In mathematics, a system of equations is a set of two or more equations that share the same set of variables. The core goal is to find values for these variables that satisfy all equations simultaneously. By using systems of equations, we can solve complex word problems that involve multiple conditions.
In our exercise, two equations were derived: one for the total mileage and another for gasoline consumption, both involving the variables for city and highway miles driven (\(x\) and \(y\) ). Here is a brief overview of the equations:

• \(x + y = 1800\) represents the total miles driven.
• \( \frac{x}{25} + \frac{y}{40} = 51\) involves the total gasoline used based on mileage in city and highway.

These equations make up a system because they describe the same scenario but from different perspectives. Solving systems of equations like these can help break down the problem into manageable parts. Utilizing methods like substitution or elimination allows us to find the solution efficiently.

Mileage calculation is crucial when dealing with problems that involve distances and gasoline consumption. In this exercise, the mileage estimates are provided in miles per gallon (mi/gal), a typical measure of efficiency for vehicles. These estimates allow us to calculate total gasoline usage on different routes, making it a practical application of high school algebra.

• The city mileage is \(25 \text{ mi/gal} \).
• The highway mileage is \(40 \text{ mi/gal} \).

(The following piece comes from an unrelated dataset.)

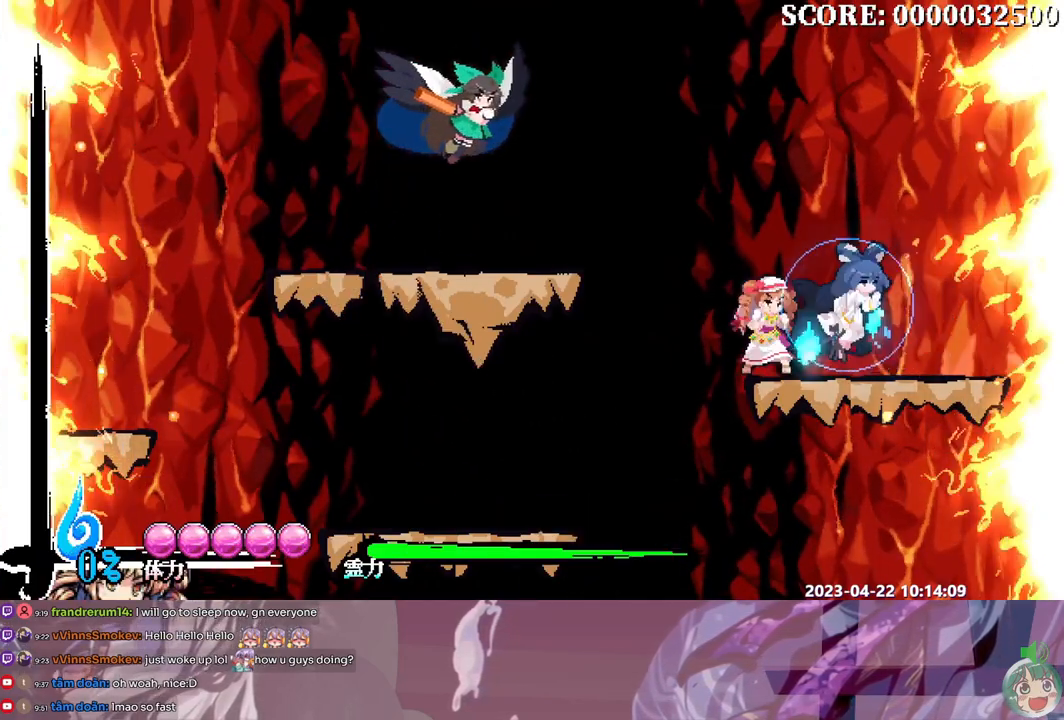
{"buttons": ["DPAD_LEFT"], "events": [[83, "DPAD_RIGHT", "down"], [117, "DPAD_RIGHT", "up"], [333, "DPAD_LEFT", "down"]]}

By knowing these values, we can set up accurate models to represent how gas consumption varies between city and highway driving. Once we have the total miles and the total gallons of gasoline used, we formulate equations to solve for the actual miles driven in each condition.

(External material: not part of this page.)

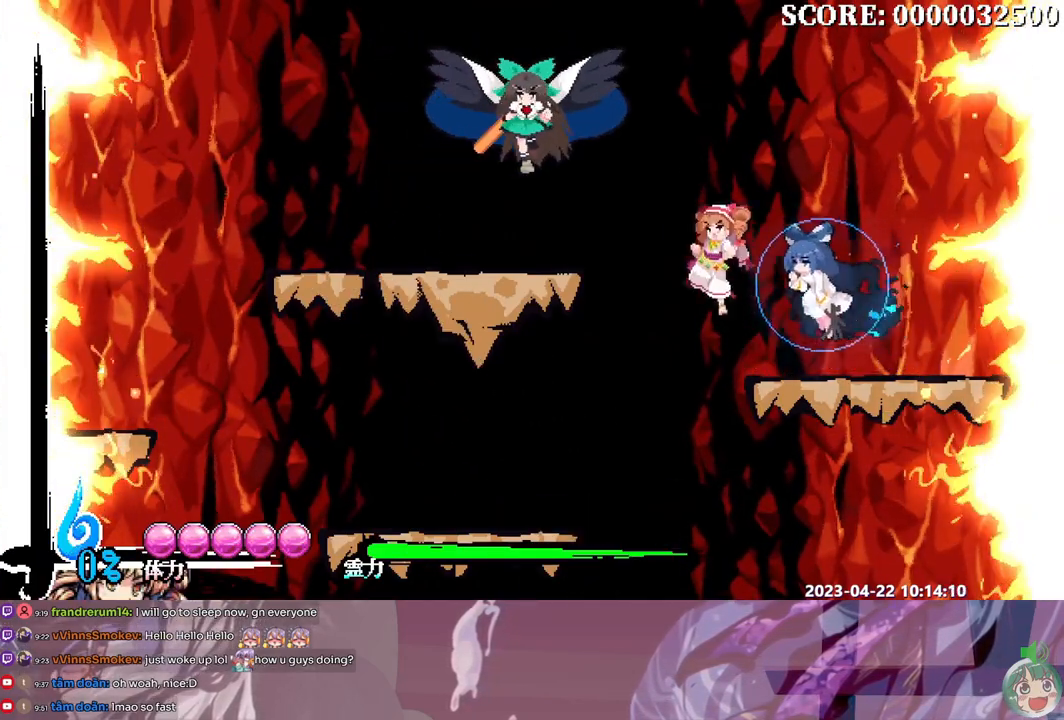
{"buttons": [], "events": [[433, "DPAD_LEFT", "up"]]}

Algebraic substitution is a handy technique for solving a system of equations, where one equation is solved for one variable, and this expression is substituted into another equation. This method is particularly useful when one of the variables is straightforward to isolate.
In this exercise, substitution begins with the equation for total miles:

• From \(x + y = 1800\), we isolate \(y\) as \(y = 1800 - x\).

This expression for \(y\) is then substituted into the gasoline equation:

• \( \frac{x}{25} + \frac{1800 - x}{40} = 51\).

This substitution creates an equation with a single variable, \(x\), which can then be solved through arithmetic processes. Substitution reduces the complexity of solving multiple-variable equations by focusing on one variable at a time.